> _PROBLEM DETAILS_:
Please reproduce everything from the start of the data down to the line containing "v(224.4, 280.6) *", including that line, and omit the pictures from your copy.
--- START OF ROWS ---
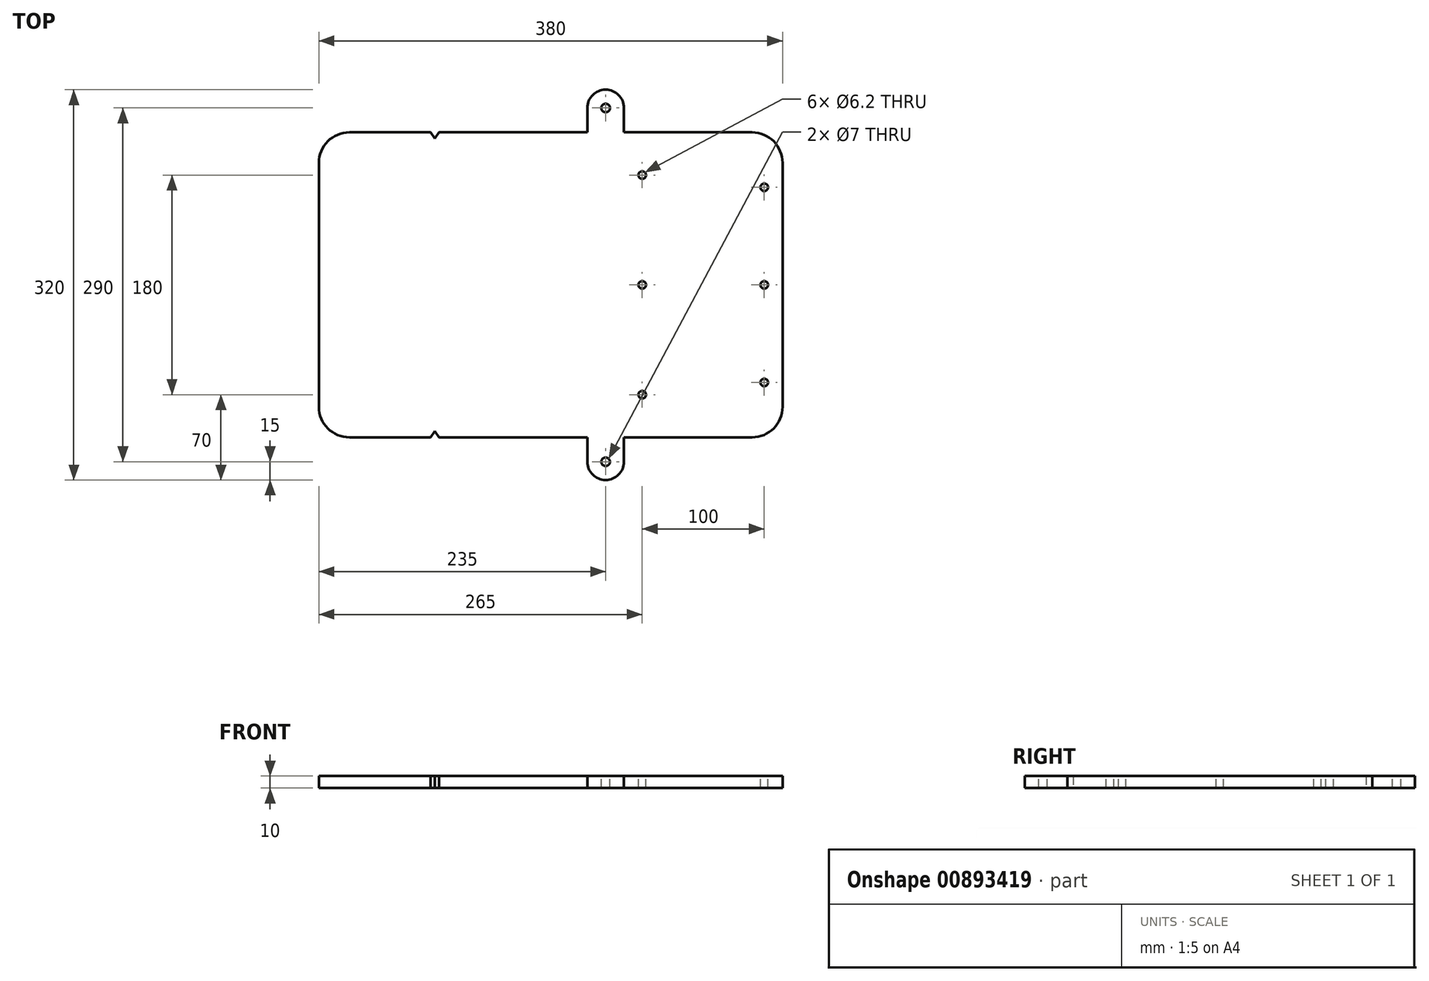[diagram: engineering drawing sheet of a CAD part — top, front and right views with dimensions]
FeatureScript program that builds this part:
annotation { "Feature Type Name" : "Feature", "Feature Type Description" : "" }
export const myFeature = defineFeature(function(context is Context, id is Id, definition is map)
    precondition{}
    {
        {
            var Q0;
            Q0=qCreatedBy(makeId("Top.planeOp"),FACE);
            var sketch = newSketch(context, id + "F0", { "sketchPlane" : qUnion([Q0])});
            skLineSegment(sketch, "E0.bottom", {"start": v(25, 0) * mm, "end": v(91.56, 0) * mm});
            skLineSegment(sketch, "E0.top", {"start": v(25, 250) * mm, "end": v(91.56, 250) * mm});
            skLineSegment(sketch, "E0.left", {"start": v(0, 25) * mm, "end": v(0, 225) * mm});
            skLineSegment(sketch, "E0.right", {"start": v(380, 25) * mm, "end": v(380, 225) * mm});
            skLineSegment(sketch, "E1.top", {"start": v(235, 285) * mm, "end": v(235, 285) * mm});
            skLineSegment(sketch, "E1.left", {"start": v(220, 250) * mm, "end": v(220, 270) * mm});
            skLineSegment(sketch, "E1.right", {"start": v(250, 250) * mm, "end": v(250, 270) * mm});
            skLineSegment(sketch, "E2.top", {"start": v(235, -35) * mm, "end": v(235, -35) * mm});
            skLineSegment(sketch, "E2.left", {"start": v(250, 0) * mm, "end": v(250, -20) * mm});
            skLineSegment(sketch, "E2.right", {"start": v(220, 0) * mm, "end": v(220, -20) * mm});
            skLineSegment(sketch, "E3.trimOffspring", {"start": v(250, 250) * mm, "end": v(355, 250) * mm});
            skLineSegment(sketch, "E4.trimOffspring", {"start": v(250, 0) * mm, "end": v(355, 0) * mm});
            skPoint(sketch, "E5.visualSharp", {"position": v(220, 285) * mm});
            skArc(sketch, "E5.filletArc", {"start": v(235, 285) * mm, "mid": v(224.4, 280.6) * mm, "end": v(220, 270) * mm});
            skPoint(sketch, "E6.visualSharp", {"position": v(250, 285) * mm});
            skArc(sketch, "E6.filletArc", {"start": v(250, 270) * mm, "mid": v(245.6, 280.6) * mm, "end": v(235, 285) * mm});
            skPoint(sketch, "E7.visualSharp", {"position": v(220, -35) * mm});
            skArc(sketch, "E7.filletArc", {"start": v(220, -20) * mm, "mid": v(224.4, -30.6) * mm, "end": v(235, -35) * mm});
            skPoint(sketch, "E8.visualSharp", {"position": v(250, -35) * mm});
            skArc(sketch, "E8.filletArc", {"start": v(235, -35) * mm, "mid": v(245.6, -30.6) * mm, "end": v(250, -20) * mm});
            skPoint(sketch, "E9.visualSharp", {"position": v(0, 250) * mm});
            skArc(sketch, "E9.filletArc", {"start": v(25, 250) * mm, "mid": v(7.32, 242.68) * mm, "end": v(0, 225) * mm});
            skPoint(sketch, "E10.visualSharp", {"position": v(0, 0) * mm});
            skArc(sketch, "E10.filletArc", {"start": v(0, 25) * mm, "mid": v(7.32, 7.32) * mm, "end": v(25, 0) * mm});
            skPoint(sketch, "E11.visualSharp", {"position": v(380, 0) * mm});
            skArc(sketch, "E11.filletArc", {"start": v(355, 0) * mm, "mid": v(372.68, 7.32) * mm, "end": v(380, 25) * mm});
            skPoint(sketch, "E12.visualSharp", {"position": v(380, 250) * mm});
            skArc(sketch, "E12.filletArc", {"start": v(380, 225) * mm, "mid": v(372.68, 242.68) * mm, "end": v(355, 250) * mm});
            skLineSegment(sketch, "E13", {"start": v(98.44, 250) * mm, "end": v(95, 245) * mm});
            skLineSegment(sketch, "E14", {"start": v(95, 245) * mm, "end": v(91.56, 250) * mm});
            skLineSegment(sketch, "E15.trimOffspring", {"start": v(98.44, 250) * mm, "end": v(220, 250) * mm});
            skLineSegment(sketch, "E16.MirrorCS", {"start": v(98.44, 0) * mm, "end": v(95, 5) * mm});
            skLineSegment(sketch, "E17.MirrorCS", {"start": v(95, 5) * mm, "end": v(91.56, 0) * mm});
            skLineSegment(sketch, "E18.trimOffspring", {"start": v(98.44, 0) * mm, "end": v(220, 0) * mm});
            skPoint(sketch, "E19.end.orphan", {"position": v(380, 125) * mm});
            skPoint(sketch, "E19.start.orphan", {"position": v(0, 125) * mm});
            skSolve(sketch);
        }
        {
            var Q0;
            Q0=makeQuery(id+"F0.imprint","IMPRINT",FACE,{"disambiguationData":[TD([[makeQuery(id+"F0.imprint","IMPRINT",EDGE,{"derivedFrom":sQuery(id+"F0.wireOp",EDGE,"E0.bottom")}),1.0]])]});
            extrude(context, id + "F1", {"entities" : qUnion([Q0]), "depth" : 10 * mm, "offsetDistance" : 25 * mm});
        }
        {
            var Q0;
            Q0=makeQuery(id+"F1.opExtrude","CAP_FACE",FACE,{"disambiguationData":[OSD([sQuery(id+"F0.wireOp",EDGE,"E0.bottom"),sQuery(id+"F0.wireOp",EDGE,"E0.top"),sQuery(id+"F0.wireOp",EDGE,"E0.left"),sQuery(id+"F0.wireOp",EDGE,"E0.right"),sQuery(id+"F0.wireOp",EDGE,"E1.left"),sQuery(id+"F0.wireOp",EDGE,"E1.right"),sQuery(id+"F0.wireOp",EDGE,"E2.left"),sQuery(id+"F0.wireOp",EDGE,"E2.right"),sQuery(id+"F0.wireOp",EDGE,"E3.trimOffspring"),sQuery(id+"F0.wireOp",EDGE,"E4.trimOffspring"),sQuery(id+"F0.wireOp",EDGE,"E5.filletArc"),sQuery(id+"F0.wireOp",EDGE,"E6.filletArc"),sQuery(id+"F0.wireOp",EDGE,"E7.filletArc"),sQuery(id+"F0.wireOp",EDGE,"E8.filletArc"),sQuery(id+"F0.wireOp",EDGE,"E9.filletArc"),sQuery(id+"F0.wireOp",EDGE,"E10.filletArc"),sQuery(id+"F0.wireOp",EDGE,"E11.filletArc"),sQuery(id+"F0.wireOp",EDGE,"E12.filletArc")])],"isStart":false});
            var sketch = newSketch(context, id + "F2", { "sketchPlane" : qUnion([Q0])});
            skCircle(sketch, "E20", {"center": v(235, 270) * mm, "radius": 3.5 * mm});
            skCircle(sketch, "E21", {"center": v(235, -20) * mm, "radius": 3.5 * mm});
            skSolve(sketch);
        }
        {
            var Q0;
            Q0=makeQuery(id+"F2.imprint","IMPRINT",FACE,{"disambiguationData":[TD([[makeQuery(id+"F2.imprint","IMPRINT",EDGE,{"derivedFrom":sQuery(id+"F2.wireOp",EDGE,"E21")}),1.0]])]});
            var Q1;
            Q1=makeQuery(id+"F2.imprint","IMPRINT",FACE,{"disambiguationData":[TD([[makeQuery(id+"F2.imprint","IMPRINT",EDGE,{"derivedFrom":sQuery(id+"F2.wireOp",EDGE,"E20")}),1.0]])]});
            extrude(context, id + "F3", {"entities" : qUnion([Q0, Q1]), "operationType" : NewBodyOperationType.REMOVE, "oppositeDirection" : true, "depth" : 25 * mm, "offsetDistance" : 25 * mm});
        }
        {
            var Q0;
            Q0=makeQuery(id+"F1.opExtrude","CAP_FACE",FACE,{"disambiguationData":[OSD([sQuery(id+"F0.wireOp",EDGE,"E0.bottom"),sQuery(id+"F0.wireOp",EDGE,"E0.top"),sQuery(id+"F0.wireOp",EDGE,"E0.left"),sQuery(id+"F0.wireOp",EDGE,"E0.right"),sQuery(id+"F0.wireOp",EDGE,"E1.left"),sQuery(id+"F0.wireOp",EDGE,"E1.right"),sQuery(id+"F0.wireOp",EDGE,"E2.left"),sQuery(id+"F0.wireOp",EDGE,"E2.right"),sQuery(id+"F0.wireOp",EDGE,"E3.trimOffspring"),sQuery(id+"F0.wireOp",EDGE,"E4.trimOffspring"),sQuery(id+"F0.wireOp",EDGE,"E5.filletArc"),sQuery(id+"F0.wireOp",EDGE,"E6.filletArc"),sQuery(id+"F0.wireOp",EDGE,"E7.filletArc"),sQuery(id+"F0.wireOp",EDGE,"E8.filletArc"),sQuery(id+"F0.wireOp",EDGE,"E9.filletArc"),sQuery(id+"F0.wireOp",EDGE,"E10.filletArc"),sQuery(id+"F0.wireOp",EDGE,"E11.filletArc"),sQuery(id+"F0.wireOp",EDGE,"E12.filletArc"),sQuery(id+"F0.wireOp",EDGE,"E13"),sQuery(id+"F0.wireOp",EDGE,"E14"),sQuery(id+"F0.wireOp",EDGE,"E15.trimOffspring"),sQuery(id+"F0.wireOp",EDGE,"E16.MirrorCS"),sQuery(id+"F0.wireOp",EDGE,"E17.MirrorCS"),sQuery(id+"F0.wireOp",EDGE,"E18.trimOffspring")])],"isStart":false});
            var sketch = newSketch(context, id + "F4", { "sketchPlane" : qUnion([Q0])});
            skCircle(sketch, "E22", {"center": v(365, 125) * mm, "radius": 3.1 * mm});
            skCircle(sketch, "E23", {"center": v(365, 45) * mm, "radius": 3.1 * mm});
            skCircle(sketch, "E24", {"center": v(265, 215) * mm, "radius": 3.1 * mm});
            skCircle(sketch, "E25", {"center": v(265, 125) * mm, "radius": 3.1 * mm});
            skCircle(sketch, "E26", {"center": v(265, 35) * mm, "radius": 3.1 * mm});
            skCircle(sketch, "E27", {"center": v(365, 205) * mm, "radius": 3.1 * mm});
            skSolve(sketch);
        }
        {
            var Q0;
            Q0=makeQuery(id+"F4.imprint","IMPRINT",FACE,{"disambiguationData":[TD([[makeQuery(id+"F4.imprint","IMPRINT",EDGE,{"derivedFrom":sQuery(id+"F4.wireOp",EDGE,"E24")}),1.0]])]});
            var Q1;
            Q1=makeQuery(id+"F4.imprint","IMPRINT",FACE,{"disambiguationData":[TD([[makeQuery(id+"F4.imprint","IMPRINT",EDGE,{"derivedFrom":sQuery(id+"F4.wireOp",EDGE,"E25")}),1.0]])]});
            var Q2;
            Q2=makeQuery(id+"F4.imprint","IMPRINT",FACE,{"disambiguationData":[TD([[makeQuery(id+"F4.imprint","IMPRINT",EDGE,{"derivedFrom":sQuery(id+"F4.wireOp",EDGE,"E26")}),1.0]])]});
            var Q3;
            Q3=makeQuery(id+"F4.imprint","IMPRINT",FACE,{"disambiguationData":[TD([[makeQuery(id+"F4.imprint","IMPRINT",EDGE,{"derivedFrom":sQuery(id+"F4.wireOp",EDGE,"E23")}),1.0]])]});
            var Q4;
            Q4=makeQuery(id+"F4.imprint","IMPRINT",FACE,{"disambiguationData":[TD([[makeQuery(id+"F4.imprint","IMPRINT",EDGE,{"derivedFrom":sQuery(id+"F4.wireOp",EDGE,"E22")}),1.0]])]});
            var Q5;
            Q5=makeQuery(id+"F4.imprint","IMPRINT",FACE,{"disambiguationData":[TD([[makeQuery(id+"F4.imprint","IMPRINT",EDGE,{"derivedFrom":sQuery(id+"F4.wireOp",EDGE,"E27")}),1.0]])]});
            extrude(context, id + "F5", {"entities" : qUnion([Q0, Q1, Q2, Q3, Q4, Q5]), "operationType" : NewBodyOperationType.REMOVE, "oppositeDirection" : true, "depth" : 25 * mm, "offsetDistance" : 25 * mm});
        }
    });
--- END OF ROWS ---
> _RESPONSE TO THIS EXERCISE_:
[diagram: engineering drawing sheet of a CAD part — top, front and right views with dimensions]
FeatureScript program that builds this part:
annotation { "Feature Type Name" : "Feature", "Feature Type Description" : "" }
export const myFeature = defineFeature(function(context is Context, id is Id, definition is map)
    precondition{}
    {
        {
            var Q0;
            Q0=qCreatedBy(makeId("Top.planeOp"),FACE);
            var sketch = newSketch(context, id + "F0", { "sketchPlane" : qUnion([Q0])});
            skLineSegment(sketch, "E0.bottom", {"start": v(25, 0) * mm, "end": v(91.56, 0) * mm});
            skLineSegment(sketch, "E0.top", {"start": v(25, 250) * mm, "end": v(91.56, 250) * mm});
            skLineSegment(sketch, "E0.left", {"start": v(0, 25) * mm, "end": v(0, 225) * mm});
            skLineSegment(sketch, "E0.right", {"start": v(380, 25) * mm, "end": v(380, 225) * mm});
            skLineSegment(sketch, "E1.top", {"start": v(235, 285) * mm, "end": v(235, 285) * mm});
            skLineSegment(sketch, "E1.left", {"start": v(220, 250) * mm, "end": v(220, 270) * mm});
            skLineSegment(sketch, "E1.right", {"start": v(250, 250) * mm, "end": v(250, 270) * mm});
            skLineSegment(sketch, "E2.top", {"start": v(235, -35) * mm, "end": v(235, -35) * mm});
            skLineSegment(sketch, "E2.left", {"start": v(250, 0) * mm, "end": v(250, -20) * mm});
            skLineSegment(sketch, "E2.right", {"start": v(220, 0) * mm, "end": v(220, -20) * mm});
            skLineSegment(sketch, "E3.trimOffspring", {"start": v(250, 250) * mm, "end": v(355, 250) * mm});
            skLineSegment(sketch, "E4.trimOffspring", {"start": v(250, 0) * mm, "end": v(355, 0) * mm});
            skPoint(sketch, "E5.visualSharp", {"position": v(220, 285) * mm});
            skArc(sketch, "E5.filletArc", {"start": v(235, 285) * mm, "mid": v(224.4, 280.6) * mm, "end": v(220, 270) * mm});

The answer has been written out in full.